[rescue] Drive Replacement Question

Fri Sep 7 15:35:12 CDT 2007

On 9/7/07, Brian Deloria <bdeloria at gmail.com> wrote:
> I had also read that I may have had to use the metaclear and metainit
> command.  I don't believe that this would have solved my problem plus I was
> fairly unclear on the syntax and usage and was quite concerned I'd kill the
> mirror.  It seemed like the examples wanted me to drop the good submirror
> and recreate the mirror and attach each submirror again.  I was also
> concerned over the vagueness of the examples as to which submirror would
> overwrite the other.  The last thing that I wanted to have happen is for
> the good submirror to be overwritten by the blank disk.

If I'm understanding correctly, you're alluding to a complete removal
of DiskSuite/SVM from the disks altogether. I've always considered
this horrible overkill, especially within the constraints of a limited
maintenance window for a production box; it's simply not necessary and
adds extra confusion to an already busy procedure.

Note, though, that metaclear is required in my recommendation
too--except limited only to clearing and initializing the submirrors
on the failed / replaced disk and *not* the top level mirror. This
means that the config is a "1-way mirror" (top level mirror with a
single submirror attached) during the replacement. There are no
changes necessary to /etc/system or /etc/vfstab, and reboots aren't
inherently required.

In any event, the DiskSuite/SVM documentation freely available on
http://docs.sun.com is some of the best OEM-produced stuff I've come
across. Clear, concise, and best of all, task-oriented (see here:
http://docs.sun.com/app/docs/doc/816-4519/6manoju18?l=en&a=view).  It
has plenty of syntax examples. You should check it out to help clear
up any uncertainty you might have in that regard.

◆ GIVEN RECORDS:
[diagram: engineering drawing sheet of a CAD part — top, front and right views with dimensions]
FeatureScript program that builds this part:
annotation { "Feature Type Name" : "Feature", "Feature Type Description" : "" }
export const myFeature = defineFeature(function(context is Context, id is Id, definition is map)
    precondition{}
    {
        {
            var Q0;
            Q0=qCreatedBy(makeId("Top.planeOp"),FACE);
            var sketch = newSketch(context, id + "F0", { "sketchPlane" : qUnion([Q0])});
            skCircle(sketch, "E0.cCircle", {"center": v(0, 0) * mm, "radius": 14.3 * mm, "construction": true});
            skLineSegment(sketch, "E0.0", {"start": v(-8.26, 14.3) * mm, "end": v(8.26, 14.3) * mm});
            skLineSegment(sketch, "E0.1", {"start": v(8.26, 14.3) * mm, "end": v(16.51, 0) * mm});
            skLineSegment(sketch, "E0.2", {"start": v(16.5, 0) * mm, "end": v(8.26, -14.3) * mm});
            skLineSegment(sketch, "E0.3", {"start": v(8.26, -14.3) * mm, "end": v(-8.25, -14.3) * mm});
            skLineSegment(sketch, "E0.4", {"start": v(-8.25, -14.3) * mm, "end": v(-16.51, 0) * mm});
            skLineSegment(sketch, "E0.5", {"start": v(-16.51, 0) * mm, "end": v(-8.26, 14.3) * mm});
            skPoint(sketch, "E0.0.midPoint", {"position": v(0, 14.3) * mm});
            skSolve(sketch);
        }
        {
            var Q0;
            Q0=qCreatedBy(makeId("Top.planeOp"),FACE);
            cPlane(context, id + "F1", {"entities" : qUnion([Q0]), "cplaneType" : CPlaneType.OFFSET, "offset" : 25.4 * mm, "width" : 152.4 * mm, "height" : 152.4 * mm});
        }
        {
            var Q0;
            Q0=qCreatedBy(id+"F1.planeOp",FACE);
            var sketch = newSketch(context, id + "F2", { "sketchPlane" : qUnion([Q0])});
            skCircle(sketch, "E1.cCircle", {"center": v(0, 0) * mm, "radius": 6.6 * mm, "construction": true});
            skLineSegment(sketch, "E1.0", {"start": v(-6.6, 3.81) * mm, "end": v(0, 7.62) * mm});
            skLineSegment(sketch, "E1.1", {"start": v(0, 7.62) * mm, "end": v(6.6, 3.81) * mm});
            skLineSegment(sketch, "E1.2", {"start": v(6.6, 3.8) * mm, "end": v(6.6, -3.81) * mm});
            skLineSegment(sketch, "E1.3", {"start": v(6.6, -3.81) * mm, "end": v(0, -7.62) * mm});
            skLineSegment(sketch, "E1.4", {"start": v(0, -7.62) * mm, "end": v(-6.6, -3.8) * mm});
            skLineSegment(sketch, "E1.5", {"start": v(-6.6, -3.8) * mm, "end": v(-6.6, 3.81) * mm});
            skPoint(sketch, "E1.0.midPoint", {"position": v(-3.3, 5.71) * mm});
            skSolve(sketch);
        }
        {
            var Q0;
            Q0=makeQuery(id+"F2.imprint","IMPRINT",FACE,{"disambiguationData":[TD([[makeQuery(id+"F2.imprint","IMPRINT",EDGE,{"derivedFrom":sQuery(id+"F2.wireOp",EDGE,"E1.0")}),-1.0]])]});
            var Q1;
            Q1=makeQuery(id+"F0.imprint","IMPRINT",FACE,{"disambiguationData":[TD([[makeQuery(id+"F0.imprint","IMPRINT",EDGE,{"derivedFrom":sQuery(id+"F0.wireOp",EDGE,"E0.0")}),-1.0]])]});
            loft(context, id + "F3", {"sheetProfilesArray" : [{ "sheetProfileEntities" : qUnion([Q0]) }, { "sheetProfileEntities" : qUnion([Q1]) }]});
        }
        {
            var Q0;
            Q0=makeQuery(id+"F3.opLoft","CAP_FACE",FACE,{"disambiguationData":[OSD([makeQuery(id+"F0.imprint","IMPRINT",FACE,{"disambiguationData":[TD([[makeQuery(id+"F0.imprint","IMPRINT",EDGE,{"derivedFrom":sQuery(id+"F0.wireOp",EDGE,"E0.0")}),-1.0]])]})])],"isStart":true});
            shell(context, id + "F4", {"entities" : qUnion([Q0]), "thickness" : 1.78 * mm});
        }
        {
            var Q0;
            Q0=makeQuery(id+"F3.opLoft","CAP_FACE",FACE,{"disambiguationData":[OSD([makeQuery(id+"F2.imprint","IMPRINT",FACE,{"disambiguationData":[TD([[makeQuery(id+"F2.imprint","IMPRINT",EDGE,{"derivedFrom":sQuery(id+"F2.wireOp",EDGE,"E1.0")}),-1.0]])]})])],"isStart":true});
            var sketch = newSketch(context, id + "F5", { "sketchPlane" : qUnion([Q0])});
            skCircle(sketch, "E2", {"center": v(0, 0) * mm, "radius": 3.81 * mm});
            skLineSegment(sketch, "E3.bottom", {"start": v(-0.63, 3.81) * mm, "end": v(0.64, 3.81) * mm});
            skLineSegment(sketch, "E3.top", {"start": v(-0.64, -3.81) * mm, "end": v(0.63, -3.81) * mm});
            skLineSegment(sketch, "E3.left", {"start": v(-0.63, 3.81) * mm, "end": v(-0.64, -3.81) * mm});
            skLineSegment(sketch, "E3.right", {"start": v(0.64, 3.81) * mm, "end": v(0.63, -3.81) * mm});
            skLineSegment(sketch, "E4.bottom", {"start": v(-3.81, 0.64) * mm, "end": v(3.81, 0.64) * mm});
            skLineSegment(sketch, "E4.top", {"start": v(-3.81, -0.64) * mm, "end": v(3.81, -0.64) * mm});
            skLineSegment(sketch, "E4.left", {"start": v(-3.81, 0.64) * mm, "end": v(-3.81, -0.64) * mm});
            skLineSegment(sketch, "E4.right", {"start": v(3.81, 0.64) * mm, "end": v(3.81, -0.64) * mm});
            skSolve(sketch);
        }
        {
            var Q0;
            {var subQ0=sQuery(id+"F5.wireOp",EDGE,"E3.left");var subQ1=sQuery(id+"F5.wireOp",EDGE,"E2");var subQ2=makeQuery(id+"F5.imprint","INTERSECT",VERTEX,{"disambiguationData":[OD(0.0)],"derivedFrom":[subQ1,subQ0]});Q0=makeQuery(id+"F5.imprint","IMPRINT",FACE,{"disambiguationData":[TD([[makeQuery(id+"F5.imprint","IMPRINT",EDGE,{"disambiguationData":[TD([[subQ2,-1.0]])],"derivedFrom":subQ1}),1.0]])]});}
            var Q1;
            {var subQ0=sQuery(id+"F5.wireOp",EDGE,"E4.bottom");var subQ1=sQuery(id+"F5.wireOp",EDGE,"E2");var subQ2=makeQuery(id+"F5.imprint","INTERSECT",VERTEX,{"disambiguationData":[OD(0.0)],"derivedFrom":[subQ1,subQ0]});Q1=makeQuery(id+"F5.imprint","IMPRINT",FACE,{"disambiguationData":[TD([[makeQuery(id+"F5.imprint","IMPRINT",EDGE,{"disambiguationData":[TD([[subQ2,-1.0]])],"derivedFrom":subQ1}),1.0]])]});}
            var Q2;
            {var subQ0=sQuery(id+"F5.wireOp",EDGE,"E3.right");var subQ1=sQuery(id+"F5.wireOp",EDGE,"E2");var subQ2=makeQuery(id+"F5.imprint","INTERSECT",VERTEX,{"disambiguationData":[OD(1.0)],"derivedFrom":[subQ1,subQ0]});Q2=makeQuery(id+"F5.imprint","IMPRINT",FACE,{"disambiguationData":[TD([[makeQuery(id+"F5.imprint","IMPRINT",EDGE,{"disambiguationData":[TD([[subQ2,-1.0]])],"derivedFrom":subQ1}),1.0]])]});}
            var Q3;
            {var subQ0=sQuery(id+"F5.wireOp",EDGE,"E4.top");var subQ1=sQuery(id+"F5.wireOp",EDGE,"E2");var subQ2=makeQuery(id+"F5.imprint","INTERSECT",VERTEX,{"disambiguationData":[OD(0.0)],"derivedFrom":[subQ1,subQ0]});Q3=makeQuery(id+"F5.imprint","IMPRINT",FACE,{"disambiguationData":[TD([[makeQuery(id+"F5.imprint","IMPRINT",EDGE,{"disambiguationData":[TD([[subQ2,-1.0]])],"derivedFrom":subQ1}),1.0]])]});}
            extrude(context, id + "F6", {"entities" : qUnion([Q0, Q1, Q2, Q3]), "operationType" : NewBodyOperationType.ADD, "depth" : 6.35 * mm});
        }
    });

◆ WHAT TO WORK ON: In the drive replacement reply, what configuration does the mirror have while the disk is being replaced?

◆ CORRECT RESULT: It is a "1-way mirror": the top level mirror with a single submirror attached.